I've added questions from two large models into the prototype ui.
gpt-oss:120b, aya:35b
Overall evaluation is in progress.

Unfortunately, we can not run following model in mllabs instances due to gpu limitations:
deepseek-v3.1:671b
qwen3:235b
llama4:maverick

I'm sharing final evaluation results for this phase:

We evaluated two models ("aya:35b", "gpt-oss:120b").
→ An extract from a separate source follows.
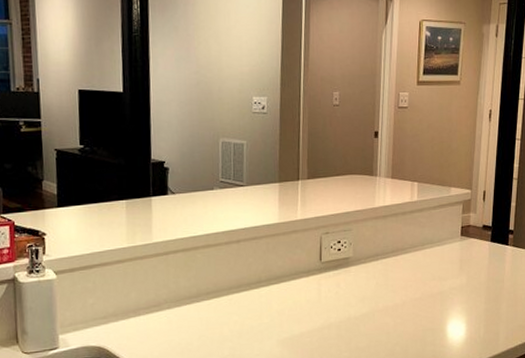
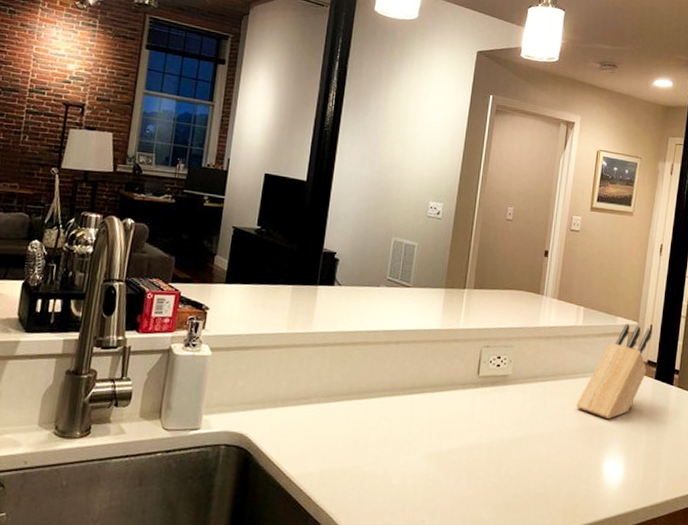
knife block: none [417,193,486,285] -> present [576,323,652,420]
We have cross matched eval_models and calculated averages.

Quantitatively, gpt-oss:120b gets higher average scores. gpt-oss:120b has higher scores in all metrics except for question_relevance_to_title and curiosity.
Qualitatively, aya:35b tends to generate more general questions that everybody could ask. gpt-oss:120b generates more detailed questions that may require prior knowledge about the topic. gpt-oss:120b questions are longer than aya:35b questions.

We see a correlation between question quality and article quality. Question quality increases as article quality increases.
This can help to pick a subset of articles for production.

As this evaluation is mostly based on LLMs (llm-as-a-judge), we suggest more extensive human evaluation.

image.png (414×508 px, 56 KB)

image.png (980×644 px, 65 KB)

I'm closing this ticket with the findings above. Please feel free to add comments for any additional information.